Collected data:
========
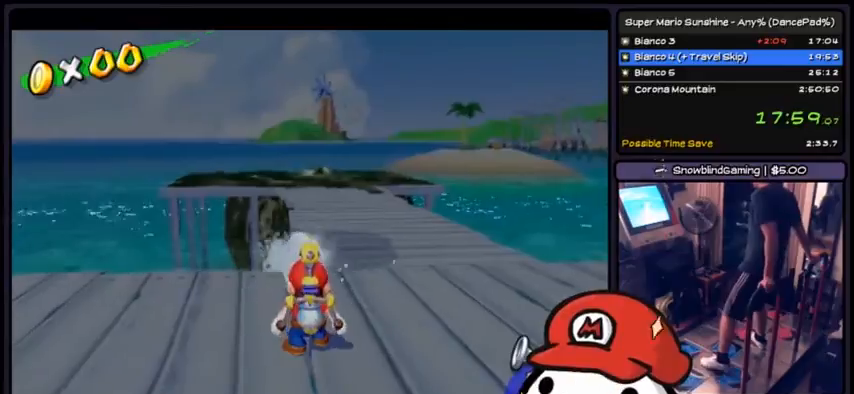
Gameplay with a controller (Xbox layout); each line is a JSON object with the inputs held at the frame after it. "events" lists button and stick changes between this image and that frame as [ms after this image, input, new state], when the widget could be followed in between. Not read: DPAD_DOWN DPAD_UP L1 L2 L3 R2 R3 SELECT START.
{"buttons": [], "events": [[67, "R1", "up"]]}
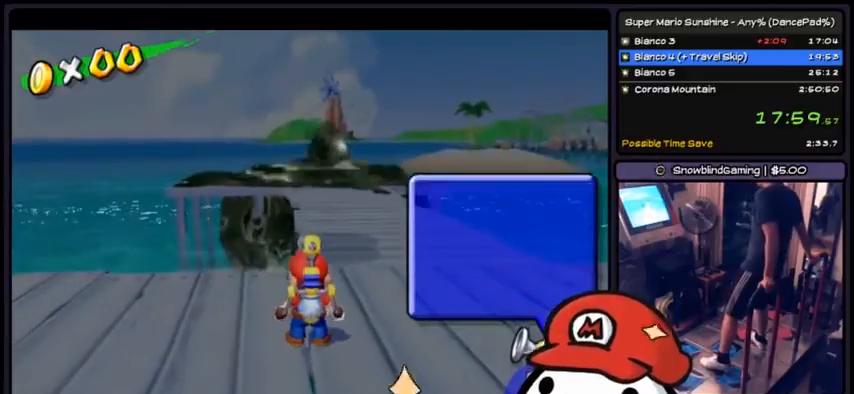
{"buttons": [], "events": []}
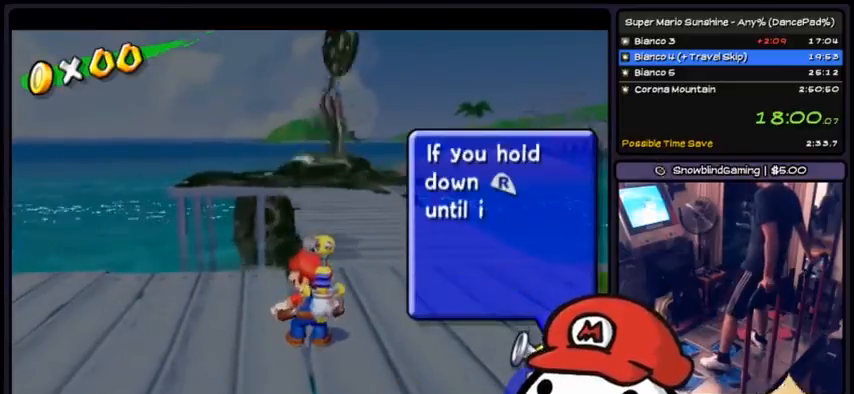
{"buttons": ["R1"]}
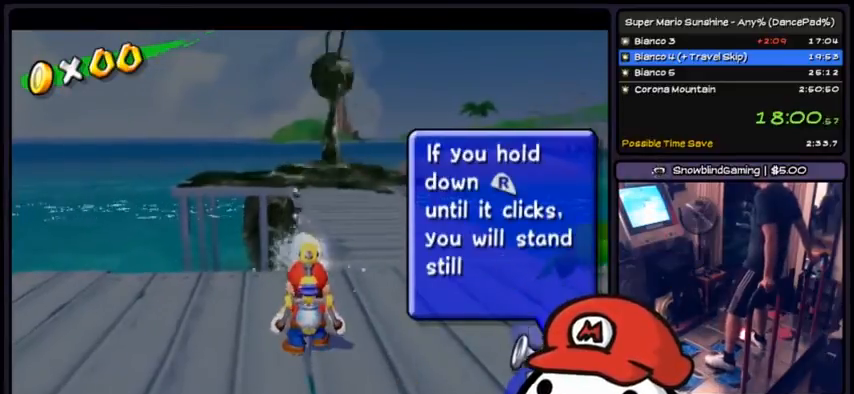
{"buttons": ["R1"], "events": []}
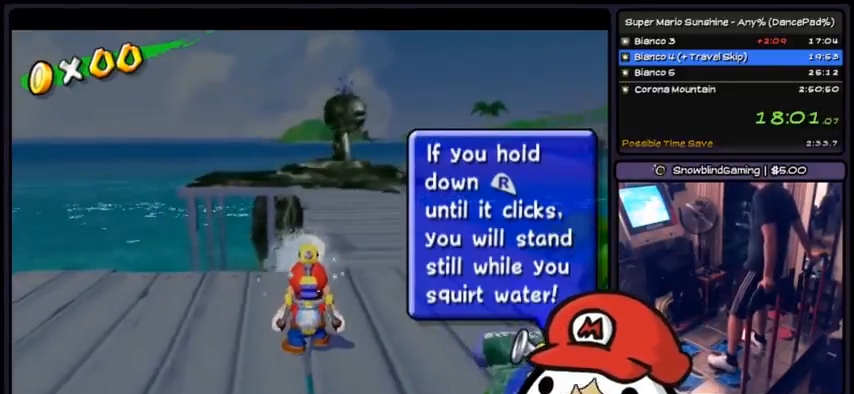
{"buttons": ["R1"], "events": []}
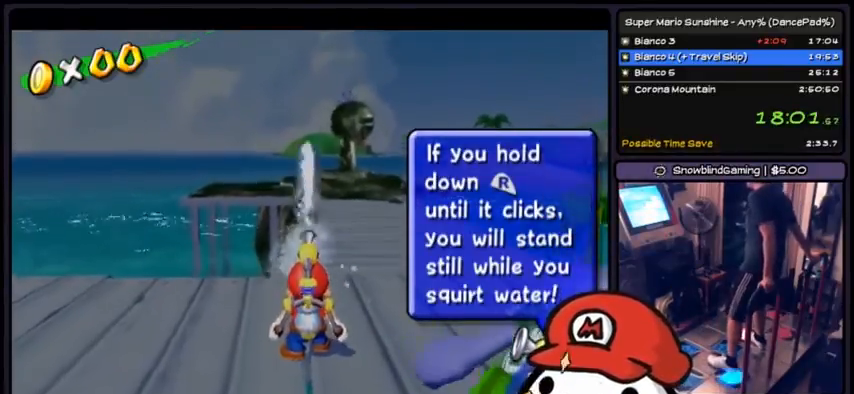
{"buttons": ["R1"], "events": []}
========
Task: Return the lines above exactly; the images are not part of the copy.

Reply to the exercise:
Gameplay with a controller (Xbox layout); each line is a JSON object with the inputs held at the frame after it. "events" lists button and stick changes between this image and that frame as [ms after this image, input, new state], when the widget could be followed in between. Not read: DPAD_DOWN DPAD_UP L1 L2 L3 R2 R3 SELECT START.
{"buttons": [], "events": [[67, "R1", "up"]]}
{"buttons": [], "events": []}
{"buttons": ["R1"]}
{"buttons": ["R1"], "events": []}
{"buttons": ["R1"], "events": []}
{"buttons": ["R1"], "events": []}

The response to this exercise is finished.